Principle:Norrrrrrr lyn WAInjectBench Checkpoint Export
| Knowledge Sources | |
|---|---|
| Domains | Model_Management, Deep_Learning |
| Last Updated | 2026-02-14 16:00 GMT |
Overview
A model persistence strategy that serializes the complete training state (model weights, optimizer state, training metadata) to a checkpoint file for resumable training and deployment.
Description
Checkpoint Export saves a comprehensive snapshot of the training state using torch.save. The saved dictionary includes:
- model_state: The full model state dict (including LoRA weights)

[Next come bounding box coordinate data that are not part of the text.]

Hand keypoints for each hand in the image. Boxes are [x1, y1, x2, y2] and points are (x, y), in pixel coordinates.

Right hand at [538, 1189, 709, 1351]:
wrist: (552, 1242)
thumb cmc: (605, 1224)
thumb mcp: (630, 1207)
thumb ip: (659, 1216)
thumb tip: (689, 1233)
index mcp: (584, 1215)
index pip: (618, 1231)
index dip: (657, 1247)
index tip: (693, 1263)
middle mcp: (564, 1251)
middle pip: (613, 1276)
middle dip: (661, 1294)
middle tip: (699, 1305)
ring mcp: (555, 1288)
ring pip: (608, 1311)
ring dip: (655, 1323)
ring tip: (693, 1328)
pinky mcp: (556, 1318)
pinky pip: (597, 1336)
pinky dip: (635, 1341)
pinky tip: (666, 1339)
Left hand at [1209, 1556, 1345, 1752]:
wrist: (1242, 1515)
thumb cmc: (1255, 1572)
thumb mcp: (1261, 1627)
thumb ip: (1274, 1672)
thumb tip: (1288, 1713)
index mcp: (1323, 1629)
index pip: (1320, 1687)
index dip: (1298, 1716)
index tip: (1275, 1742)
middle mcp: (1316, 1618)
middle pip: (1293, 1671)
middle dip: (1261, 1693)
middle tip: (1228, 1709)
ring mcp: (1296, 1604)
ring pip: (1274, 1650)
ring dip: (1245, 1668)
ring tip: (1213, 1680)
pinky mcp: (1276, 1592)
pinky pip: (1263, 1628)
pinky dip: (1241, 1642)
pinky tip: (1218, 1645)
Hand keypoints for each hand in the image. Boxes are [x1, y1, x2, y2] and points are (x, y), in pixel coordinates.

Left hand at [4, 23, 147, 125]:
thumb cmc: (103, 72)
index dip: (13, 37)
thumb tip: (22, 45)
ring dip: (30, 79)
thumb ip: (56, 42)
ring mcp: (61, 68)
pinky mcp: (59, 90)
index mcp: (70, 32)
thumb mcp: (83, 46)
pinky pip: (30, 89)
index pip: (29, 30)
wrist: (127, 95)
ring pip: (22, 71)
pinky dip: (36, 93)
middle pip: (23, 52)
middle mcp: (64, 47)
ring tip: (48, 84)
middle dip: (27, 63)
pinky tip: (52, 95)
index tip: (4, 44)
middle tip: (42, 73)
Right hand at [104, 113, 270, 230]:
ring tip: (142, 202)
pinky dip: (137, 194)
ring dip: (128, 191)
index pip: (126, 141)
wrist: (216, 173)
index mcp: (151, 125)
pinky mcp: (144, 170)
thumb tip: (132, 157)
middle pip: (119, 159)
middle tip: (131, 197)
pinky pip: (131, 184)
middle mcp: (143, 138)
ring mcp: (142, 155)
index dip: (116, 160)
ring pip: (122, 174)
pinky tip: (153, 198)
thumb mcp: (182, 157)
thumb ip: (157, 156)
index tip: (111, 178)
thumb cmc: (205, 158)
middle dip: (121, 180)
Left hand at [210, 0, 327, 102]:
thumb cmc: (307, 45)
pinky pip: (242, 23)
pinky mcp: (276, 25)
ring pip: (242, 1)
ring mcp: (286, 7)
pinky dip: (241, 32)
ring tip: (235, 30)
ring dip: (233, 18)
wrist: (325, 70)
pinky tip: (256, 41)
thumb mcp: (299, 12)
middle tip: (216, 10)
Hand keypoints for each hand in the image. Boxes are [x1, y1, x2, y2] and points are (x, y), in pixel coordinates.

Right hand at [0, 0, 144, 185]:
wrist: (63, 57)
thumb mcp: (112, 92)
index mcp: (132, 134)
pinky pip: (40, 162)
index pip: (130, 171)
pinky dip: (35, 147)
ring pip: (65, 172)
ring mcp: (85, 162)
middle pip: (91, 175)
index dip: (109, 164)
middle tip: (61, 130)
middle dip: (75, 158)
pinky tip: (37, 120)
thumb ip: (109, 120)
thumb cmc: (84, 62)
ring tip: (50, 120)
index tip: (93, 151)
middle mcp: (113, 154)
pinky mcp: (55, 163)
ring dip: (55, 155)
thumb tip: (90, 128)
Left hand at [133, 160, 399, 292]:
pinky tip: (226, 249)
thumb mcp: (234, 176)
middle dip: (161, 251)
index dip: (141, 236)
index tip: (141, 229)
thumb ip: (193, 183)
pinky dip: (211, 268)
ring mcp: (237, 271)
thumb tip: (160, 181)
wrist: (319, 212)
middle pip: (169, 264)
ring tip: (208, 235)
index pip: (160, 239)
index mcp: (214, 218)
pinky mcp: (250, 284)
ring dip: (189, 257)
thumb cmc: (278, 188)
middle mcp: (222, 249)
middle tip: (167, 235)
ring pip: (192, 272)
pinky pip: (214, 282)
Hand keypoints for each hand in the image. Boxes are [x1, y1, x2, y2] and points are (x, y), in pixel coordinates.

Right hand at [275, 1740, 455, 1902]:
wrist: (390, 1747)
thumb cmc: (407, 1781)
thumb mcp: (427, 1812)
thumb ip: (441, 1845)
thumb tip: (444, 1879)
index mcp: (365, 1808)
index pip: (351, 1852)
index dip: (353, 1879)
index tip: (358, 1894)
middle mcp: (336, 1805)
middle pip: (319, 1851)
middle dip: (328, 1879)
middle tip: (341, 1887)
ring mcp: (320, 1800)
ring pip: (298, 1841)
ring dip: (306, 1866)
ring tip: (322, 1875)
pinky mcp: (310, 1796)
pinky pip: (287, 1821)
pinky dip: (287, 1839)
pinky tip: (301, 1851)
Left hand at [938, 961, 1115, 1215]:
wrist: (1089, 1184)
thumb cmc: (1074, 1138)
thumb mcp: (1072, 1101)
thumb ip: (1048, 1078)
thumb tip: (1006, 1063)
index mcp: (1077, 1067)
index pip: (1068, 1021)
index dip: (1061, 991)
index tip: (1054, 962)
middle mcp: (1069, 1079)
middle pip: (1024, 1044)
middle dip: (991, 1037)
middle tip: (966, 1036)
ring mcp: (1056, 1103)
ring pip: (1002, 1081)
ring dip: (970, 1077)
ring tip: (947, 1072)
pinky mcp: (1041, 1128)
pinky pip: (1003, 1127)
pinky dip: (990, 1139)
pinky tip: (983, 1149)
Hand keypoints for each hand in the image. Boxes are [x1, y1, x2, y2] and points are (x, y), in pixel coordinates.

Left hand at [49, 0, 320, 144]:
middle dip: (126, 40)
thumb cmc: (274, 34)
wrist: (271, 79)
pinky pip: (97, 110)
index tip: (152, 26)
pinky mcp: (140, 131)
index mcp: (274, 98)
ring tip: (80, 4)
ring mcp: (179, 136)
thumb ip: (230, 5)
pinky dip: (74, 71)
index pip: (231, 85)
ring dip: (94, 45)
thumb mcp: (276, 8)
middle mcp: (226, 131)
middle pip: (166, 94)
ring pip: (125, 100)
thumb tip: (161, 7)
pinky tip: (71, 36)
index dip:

- optimizer_state: Optimizer momentum/variance buffers for training resumption
- epoch: The epoch number when this checkpoint was saved
- best_tpr: The validation TPR that triggered saving
- amp_enabled/amp_dtype: AMP configuration for reproducible inference
The checkpoint filename encodes the epoch and TPR for easy identification of the best model.
Usage
Use this when a new best TPR is achieved during validation. The saved checkpoint can be loaded for inference by the detector_image/llava.py module or for continued training.
Theoretical Basis
# Checkpoint save pattern
checkpoint = {
"epoch": current_epoch,
"model_state": model.state_dict(),
"optimizer_state": optimizer.state_dict(),
"best_metric": best_metric_value,
"training_config": config_dict,
}
torch.save(checkpoint, path)
# Load: checkpoint = torch.load(path); model.load_state_dict(checkpoint["model_state"])